Police: 4-year-old drives mom’s car to video store (CNN.COM)
SAND LAKE, Michigan (AP) – A boy drove his mother’s car to a video store in the middle of the night, police said – and he’s all of 4 years old.
Although unable to reach the accelerator, the boy managed to put the car in gear and make his way to the store, a quarter-mile from his home, about 1:30 a.m. Friday, Sand Lake Police Chief Doug Heugel said. Finding the store closed, the youngster began a slow trip home.
Weaving and with its headlights off, the car got the attention of Officer Jay Osga, who first thought he was following a car that had been left running at a gas pump.
He flipped on his lights when the car turned into the apartment complex and struck two parked cars. The boy put the car in reverse and struck Osga’s cruiser.
The mother told police her son tried to drive the car earlier after she let him steer from her lap.
“He’s 4 years old. His mom didn’t even know he was up,” Heugel told The Grand Rapids Press. “I don’t think he even realizes what he did.”
No charges will be filed against the boy or his mother, Heugel said.
Arleen tells the story about the day she dropped by her friend’s house just as the friend was getting ready to go on an errand.
The friend was buckling her two year-old into the carseat, and the child was screaming at the top of his lungs. As the mother walked around to the driver’s side with the toddler still screaming from the back seat, Arleen asked, “What’s his problem?” The mother said, “He wants to drive.”
I pride myself on being able to recognize an urban legend when I hear one, so I wondered if this might be an example of one. Urban legends are often reported by the press as if true. This story is so incredible that it’s understandable why people would wonder. But, I don’t think it has the feel of an urban legend.
We’ll see. Maybe we’ll learn that an adult drove and bailed at the last minute…or something.
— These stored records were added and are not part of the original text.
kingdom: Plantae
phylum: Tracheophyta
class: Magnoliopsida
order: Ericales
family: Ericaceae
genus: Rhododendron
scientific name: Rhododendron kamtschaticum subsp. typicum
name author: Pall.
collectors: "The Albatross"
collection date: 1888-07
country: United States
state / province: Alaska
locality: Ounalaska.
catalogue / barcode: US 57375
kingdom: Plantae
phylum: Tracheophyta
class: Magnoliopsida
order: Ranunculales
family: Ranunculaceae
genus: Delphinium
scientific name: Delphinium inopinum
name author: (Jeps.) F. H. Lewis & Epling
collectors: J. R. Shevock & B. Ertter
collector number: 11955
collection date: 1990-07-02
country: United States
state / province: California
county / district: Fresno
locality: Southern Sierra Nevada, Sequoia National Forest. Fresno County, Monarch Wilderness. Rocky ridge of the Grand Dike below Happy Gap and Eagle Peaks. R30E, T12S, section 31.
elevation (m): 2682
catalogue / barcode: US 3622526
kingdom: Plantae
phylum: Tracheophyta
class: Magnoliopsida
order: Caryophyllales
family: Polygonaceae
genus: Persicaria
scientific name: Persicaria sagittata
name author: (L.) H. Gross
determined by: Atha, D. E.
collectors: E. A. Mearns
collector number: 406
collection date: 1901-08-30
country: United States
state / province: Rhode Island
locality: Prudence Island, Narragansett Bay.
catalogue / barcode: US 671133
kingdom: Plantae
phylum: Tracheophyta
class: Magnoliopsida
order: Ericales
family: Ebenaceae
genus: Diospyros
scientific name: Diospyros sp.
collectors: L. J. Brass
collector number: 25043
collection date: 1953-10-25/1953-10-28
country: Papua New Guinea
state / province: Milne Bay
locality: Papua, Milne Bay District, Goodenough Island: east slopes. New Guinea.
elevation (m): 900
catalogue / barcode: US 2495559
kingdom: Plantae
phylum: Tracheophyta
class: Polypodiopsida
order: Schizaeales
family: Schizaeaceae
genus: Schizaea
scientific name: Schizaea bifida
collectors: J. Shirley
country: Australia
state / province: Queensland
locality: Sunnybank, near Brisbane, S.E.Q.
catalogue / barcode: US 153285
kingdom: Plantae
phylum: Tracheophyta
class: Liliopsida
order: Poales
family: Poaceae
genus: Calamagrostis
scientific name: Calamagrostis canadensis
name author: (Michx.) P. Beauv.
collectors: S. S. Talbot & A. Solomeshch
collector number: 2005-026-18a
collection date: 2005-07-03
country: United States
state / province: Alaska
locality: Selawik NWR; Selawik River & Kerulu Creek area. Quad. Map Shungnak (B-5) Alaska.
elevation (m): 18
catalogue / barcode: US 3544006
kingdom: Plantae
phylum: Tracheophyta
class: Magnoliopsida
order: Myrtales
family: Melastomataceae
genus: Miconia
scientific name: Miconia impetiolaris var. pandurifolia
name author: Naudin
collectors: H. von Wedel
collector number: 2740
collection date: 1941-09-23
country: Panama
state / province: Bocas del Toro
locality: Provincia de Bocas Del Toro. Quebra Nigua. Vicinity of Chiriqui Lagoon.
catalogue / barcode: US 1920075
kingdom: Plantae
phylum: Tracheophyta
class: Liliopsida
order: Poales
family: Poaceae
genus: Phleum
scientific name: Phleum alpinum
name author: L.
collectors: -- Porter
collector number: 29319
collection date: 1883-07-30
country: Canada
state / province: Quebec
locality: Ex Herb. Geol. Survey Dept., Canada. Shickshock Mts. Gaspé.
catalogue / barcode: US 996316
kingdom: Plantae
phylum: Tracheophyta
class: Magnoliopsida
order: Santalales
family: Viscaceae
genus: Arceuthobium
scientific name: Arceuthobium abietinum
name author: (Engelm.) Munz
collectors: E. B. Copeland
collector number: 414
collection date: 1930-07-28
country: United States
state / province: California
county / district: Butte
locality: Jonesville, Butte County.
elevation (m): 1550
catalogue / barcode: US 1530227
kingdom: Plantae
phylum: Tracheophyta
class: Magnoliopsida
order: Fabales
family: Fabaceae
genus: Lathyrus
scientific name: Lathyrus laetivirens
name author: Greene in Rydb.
ABC’s Good Morning America had an interview with the officer who stopped the kid and the local police chief this morning. If it’s a hoax, it’s a pretty elaborate one.
My nephew, when 3 years old, drove the family minivan part way through the garage door. He grabbed the keys, started the car, and put it in gear. Like the child in the story, he had been allowed to sit in mom’s lap while driving - although I don’t recall if he was allowed to steer along with mom. Had the garage door been open, I wouldn’t have been surprised to find out he drove down the street, but as the door was closed the van was stuck halfway in and out of the garage.
No injuries, the cost of the van repairs & garage damage must have been high, but as a family anecdote…priceless.
So, is driving with a child in your lap legal in Michigan?
I know that seat belt laws and child restraint laws are terrible infringements on personal liberty, but I also recall the toothmarks that my niece left on the dashboard of our car when my father had to make a sudden stop. Fifteen miles per hour isn’t very fast for an automobile, but it’s a pretty good speed for a flying child. (She survived that, only to be killed by a drunken driver 14 years later.)
Amazing how those us of who predate seatbelt safety laws often rode around completely unrestrained, or in the back of the station wagon. I can’t for a second imagine going without a seatbelt anymore.
Yep. I saw a Great Dane that had done that when I was back in Monterey. There were great chunks of meat spread up and down the freeway. I coulda ended up like that.
Yup. I’m sometimes amazed I survived childhood. Riding in the back of the pickup, falling out of the barn hayloft, falling out of trees, getting thrown from a horse, getting sat on by a horse, getting shot with a BB gun, running into a barbed-wire fence, pestering my big brother, teasing my older sisters… Any of these could’ve killed me.
Seriously, though, now when I see kids (or dogs, for that matter) riding in the back of a pickup, I just think, “Stupid driver.” And yet, I never considered my own parents to be stupid for allowing us to do it. Looking back, I guess it was kind of stupid, though a bit less risky than now. (Rural area, less traffic, slower speeds.)